Ogni robot ha ha disposizione più di 60 tipi di liquori, e i cocktail possono essere miscelate e versate in una tazza di plastica in 70 secondi. “Questp è il bar più high-tech del mondo, in quanto il robot può svolgere i compiti del barista - ha detto Armeni - Non è solo un bar, ma anche un'attrazione e un divertimento".

 

Ghiaccio, limone, lime e zuccheri sono conservati dietro la parete dei robot. Sopra, succhi di frutta, bibite e liquori. Oltre a quantità di ingredienti perfetti ogni volta, i robot non sprecano nulla.

"Lavorano alla perfezione, quindi tutto ciò che i robot fanno è esatto al millimetro", ha detto. La Posizione  delTipsy Robot all'ingresso del viale di Las Vegas dei Miracle Mile Shops è stato scelto a causa del forte traffico pedonale. "Volevamo trovare un posto dove ci fossero molte persone in giro, qui c’è una media di 72.000 al giorno”. Una bevanda standard costa 14 dollari, tasse comprese. È possibile aggiungere altri ingredienti a pagamento. La tecnologia non sostituirà il lavoro umano al bancone, aveva promesso Armeni: ”Abbiamo un bar normale su un  lato, e il bar robotizzato è per lo più un'attrazione e un divertimento, non diverso dalle fontane di Bellagio".

 

Lo staff di 16 persone comprende anche le "Ambasciatrici Galactica", regazze molto carine vestite con abiti metallici in argento a tema spaziale. Un tocco in più oltre ai robot. Ma c’è il sospetto che presto Armeni trasformerà le ragazze in veri robot. "I robot sono l'attrazione le persone torneranno per i baristi, quelli veri, sono importanti come la robotica. Il nostro staff si occupa della fidelizzazione dei clienti”. Un tecnico è a disposizione in caso di problemi.
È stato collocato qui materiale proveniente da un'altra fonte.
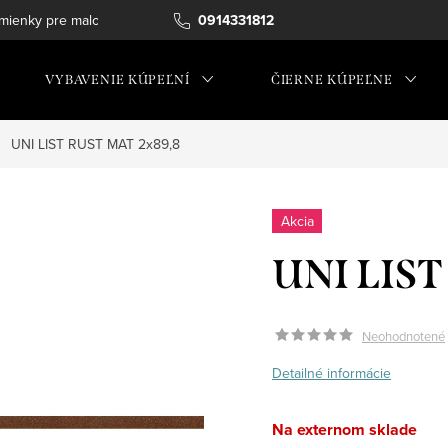
ienky pre maloobchod
0914331812
VYBAVENIE KÚPEĽNÍ
ČIERNE KÚPEĽNE
UNI LIST RUST MAT 2x89,8
Akcia
UNI LIST
Neohodnotené
Detailné informácie
Na externom sklade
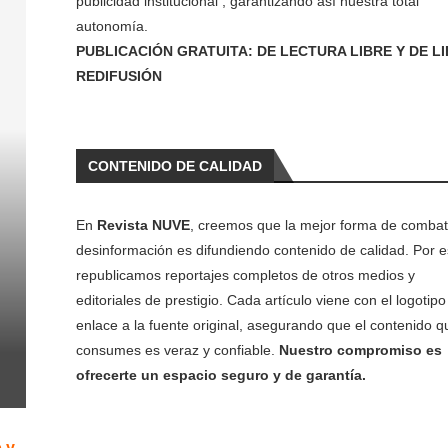
publicidad institucional , garantizando así nuestra total
autonomía.
PUBLICACIÓN GRATUITA: DE LECTURA LIBRE Y DE L
REDIFUSIÓN
CONTENIDO DE CALIDAD
En
Revista NUVE
, creemos que la mejor forma de combati
desinformación es difundiendo contenido de calidad. Por e
republicamos reportajes completos de otros medios y
editoriales de prestigio. Cada artículo viene con el logotipo 
enlace a la fuente original, asegurando que el contenido q
consumes es veraz y confiable.
Nuestro compromiso es
ofrecerte un espacio seguro y de garantía.
o y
I tecnici si assicurano anche che il sistema di autopulizia del robot funzioni correttamente. Come ogni barista di qualità, lavano le "mani" tra una bevanda e l’altra. "Dopo ogni bevanda, le mani vengono lavate in una vasca speciale", conclude il manager. Ma i baristi non sono affatto convinti. E gli scioperi proseguiranno.